Bu olduğunda hiçbir şey söyleyemedi. Hae Yeon'un omuzları çöktü.
Üzücü bir yüzle döndüğünde, Baek Cheon onu omzuna okşadı.
“Tamam, keşiş.”
“Taocu Baek Cheon. Ben... ”
“Mezheplerimizin emirlerini takip etmemeli miyiz?”
“...”
Hae Yeon'un büyük, nazik gözleri titredi, ama yakında onlara düşük bir sesle hitap etti.
“... Tekrar görüşürüz.”
“Kendine dikkat et.”
Hae Yeon, Hua Dağı'nın öğrencilerini kibarca selamladı. Hua Dağı öğrencileri daha sonra bir araya geldi ve Hae Yeon'a saygı gösterdi.
Hua Dağı'nın öğrencisi olmasa da, bir Hua Dağı öğrencisinden farklı olmayan birine gösterilebilecek en yüksek nezaketti.
“Oraya aitmiş gibi davranma!”
“Gel ve bizi tekrar ziyaret et, keşiş!”
“Senin için eti saklayacağım!”
“Sen ne diyorsun! Çılgın piç! ”
Dostça sesleri geride bırakarak Hae Yeon yumuşak bir şekilde iç çekti ve Shaolin'e doğru yürüdü.
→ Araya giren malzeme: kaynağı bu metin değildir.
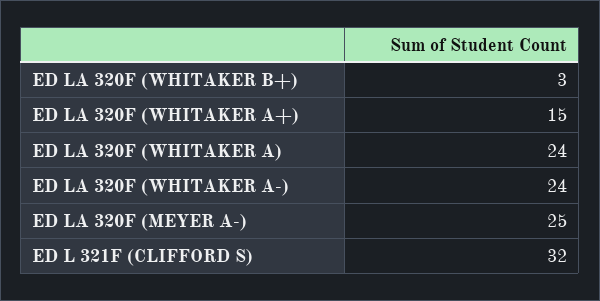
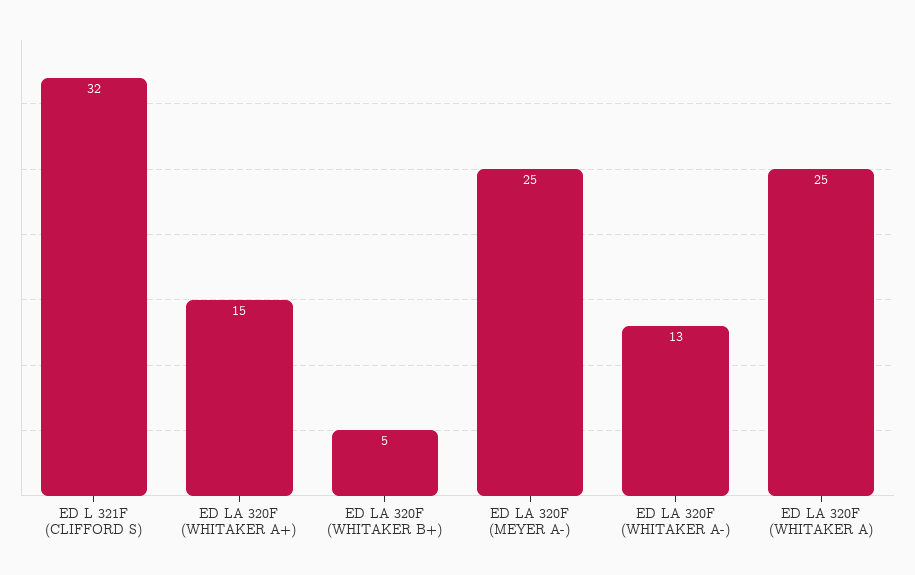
  {
-   "ED LA 320F (WHITAKER B+)": 3,
+   "ED LA 320F (WHITAKER B+)": 5,
    "ED LA 320F (WHITAKER A+)": 15,
-   "ED LA 320F (WHITAKER A)": 24,
+   "ED LA 320F (WHITAKER A)": 25,
-   "ED LA 320F (WHITAKER A-)": 24,
+   "ED LA 320F (WHITAKER A-)": 13,
    "ED LA 320F (MEYER A-)": 25,
    "ED L 321F (CLIFFORD S)": 32
  }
“Bu öğrenci belaya neden oldu.”
“Hiçbir şey. Monk Hae Yeon'dan büyük yardım aldık. Hua Dağı'nın bir üyesi olarak, Monk Hae Yeon ve Shaolin'e en derin minnettarlığımı ifade etmek istiyorum. ”
Hyun Jong, Hae Yeon'a biraz üzücü gözlerle baktı.
Hua Dağı'nın öğrencisi olmasa da, bir öğrenciyi kaybetmek gibi hissettirdi. Kalbi bir ayrılıktan geçiyormuş gibi ağır hissetti.
Hae Yeon'un geçtiğini doğruladıktan sonra, Beop Gye aniden yana baktı. Hyun Jong'a dedi.
“Bundan ziyade birbirimizi selamlamalıyız.”
Beop Gye'nin baktığı yönden, Namgung ailesinin başı ve Qingcheng mezhebinin mezhep lideri doğrudan onlara yürüyorlardı.